I thought this road trip was going to be the entire picture, or at least the bulk of it.  We actually see very little of the journey, though I was very amused by what we do see.  My favorite bit is where Dummar nags Robards until he sings along with him.  It’s a Christmas song Dummar has written, and it is no surprise how bad it is.  The side-eye Robards gives him speaks volumes. Still, he joins in eventually.

Arriving in Vegas, Robards has him stop the truck at a seemingly arbitrary spot behind a building.  For somebody claiming to be one of the wealthiest men in the world at that time, it takes some chutzpah for “Hughes” to ask Dummar for money.  Dummar gives him less than a dollar in change—all the money he has on him.  When the truck pulls away, Robards mischievously hurls away the coins.

This is the last we will hear of that bizarre encounter until shortly before the end of the picture, when a man stops by the gas station Dummar now owns, and leaves behind an envelope containing what professes to be the will of Howard Hughes.  According to the document, the recently deceased man left 1/16th of his estate to Dummar.

Hughes was notoriously eccentric; however, even by his standards, this development seems suspicious.  Even more bizarre, the document was discovered in the inner-office mail of the headquarters of The Church of the Latter Day Saints.  Needless to say, the will ends up contested in one court after another.  In the end, Dummar won’t receive a penny from the Hughes estate.

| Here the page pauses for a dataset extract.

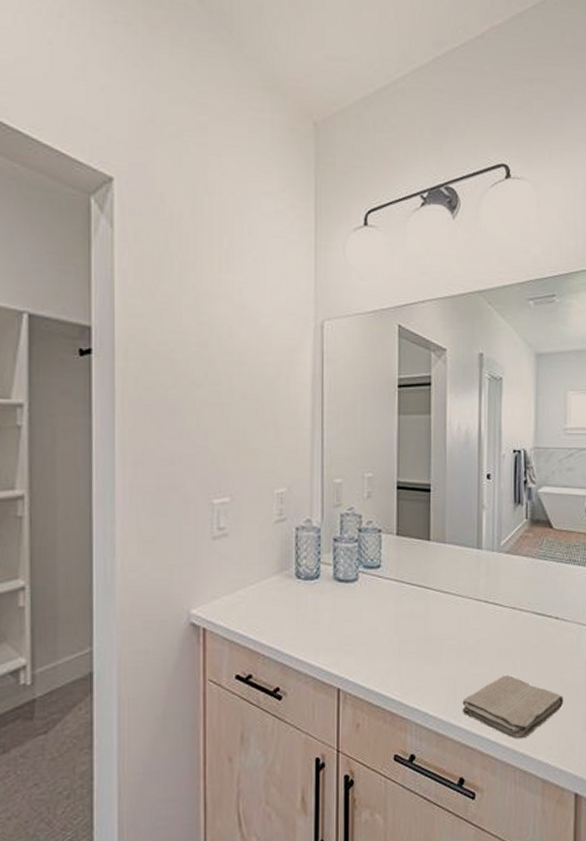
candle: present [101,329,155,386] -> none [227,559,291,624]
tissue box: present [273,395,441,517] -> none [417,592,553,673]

While it may appear I have given away the ending of the picture, the real-life aspects that frame the bulk of the movie are really just window dressing.  The meat of the film is the small lives of the ordinary people we see in odd, almost inconsequential moments as captured by director Jonathan Demme. It may seem odd the director of Silence of the Lambs would direct an entirely character-driven piece like this, but it is keeping with early films of his like Something Wild.

Paul Le Mat plays Dummar and Mary Steenberger his first wife.  Both are fantastic even if they, like everybody else here, is a caricature.  But it is obvious Demme cares for these people and so we do, too.  There is a natural rapport between everybody in this movie.  Even if the characters are exaggerated, these feel like real people somehow.

So, while it may look like I gave away the most important parts of Melvin and Howard, I haven’t spoiled anything about the best things here—a million small moments that make watching this a wonderful experience.